Олаф потянулся к телу, и я на жуткий миг подумала, что именно туда, но рука направилась к ране на бедре. Он не стал ее любовно исследовать, как предыдущие — просто всунул пальцы внутрь, будто что-то там искал.
Он даже присел возле каталки, вглядываясь в рану. Засунул пальцы как молено дальше, и даже попытался протолкнуть их еще. Даже чуть-чуть еще крови выдавил.
— Что вы ищете? — спросил Мемфис.
— Эта глубже других и рваная. Вы нашли в ней обломок острия?
— Да, — ответил Мемфис, теперь уже глубоко заинтересованный.
На меня тоже произвело впечатление, но я еще и знала, где Олаф приобрел свой опыт.
— Ты просто по виду этой конкретной раны понял, что там внутри сломалось оружие? — спросила я.

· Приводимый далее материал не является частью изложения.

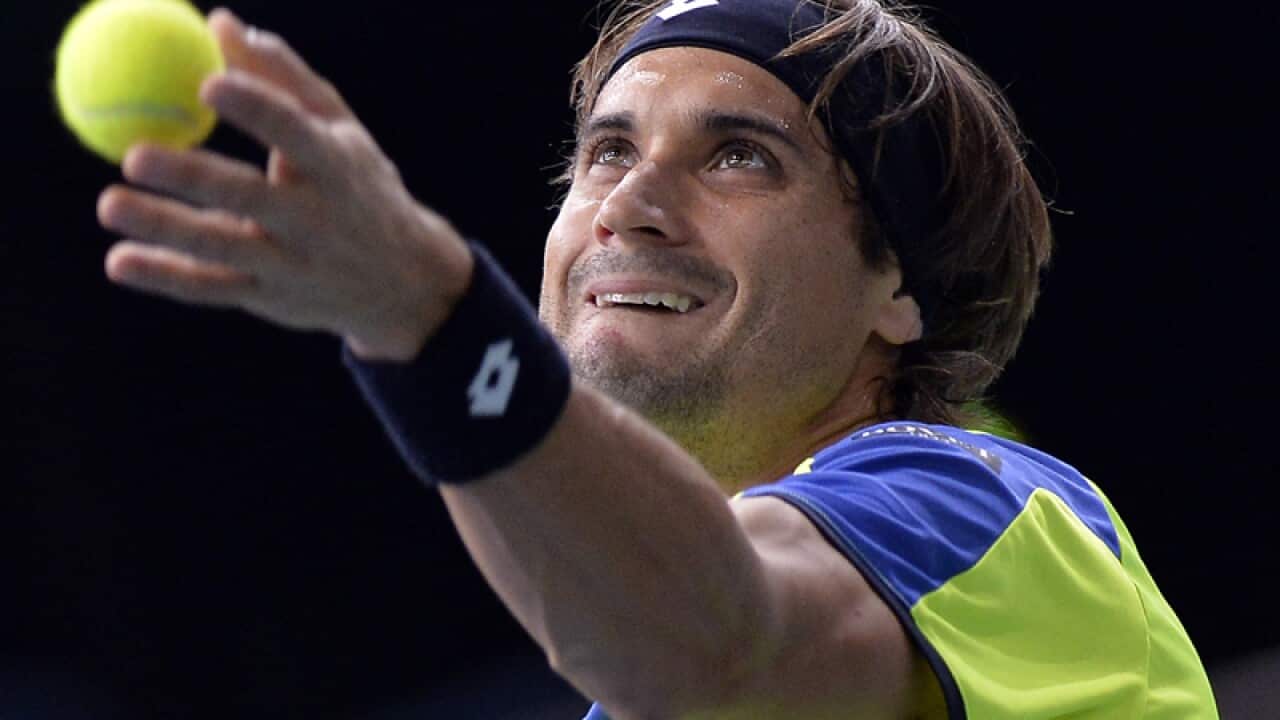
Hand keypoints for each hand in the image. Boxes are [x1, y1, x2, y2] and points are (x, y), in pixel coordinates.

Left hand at [97, 8, 472, 361]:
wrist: (402, 281)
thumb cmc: (358, 186)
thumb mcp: (339, 131)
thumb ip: (281, 78)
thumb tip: (220, 23)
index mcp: (335, 166)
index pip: (295, 133)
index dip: (255, 108)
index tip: (208, 85)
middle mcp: (317, 219)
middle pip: (251, 196)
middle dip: (194, 177)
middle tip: (135, 155)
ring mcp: (293, 264)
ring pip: (222, 247)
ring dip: (166, 228)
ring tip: (109, 205)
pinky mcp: (270, 297)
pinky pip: (212, 288)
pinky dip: (165, 277)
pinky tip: (120, 261)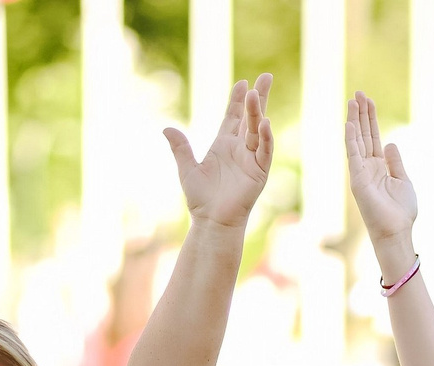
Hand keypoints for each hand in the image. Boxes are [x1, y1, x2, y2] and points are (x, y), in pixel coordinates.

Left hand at [168, 75, 273, 228]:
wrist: (211, 221)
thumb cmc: (200, 199)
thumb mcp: (186, 169)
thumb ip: (180, 148)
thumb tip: (166, 128)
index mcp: (223, 146)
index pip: (233, 117)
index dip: (237, 100)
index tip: (242, 82)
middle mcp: (240, 149)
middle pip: (251, 117)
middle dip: (258, 97)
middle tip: (266, 76)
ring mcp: (251, 160)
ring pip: (257, 130)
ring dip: (257, 112)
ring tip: (256, 92)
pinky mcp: (259, 172)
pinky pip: (265, 151)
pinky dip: (266, 137)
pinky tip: (265, 122)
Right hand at [345, 92, 417, 245]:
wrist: (396, 232)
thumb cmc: (401, 212)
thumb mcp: (403, 180)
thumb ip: (395, 162)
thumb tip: (390, 143)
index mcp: (379, 167)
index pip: (373, 137)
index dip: (371, 119)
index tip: (369, 100)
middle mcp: (367, 167)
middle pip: (363, 134)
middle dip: (361, 114)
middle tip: (359, 93)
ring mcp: (361, 173)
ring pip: (356, 141)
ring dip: (354, 120)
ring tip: (353, 100)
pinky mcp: (357, 180)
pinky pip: (353, 156)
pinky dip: (351, 139)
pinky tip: (350, 124)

Он посмотрел на меня, держа пальцы глубоко в ране. Из сделанного им разрыва выступила оставшаяся еще кровь. Потом его лицо повернулось к доктору, но он дал мне увидеть, что он думает. Черты лица смягчились, и даже не потеплели — наполнились жаром, радостным ожиданием. Романтикой.
Блин.
— У тебя пальцы меньше моих, они могли бы проникнуть дальше, — сказал он и встал, вынув пальцы из раны. Она снова чавкнула.
Он закрыл глаза и позволил себе проявить дрожь, скрытую от доктора, которую видела только я, И это не была дрожь страха или отвращения.
Я отвернулась от его лица к трупу.
— Я уверена, что доктор уже вынул из раны все, что мог найти. Я права, док?
— Да, но он тоже прав. Я нашел острие клинка. Проанализируем его и, даст бог, найдем что-нибудь.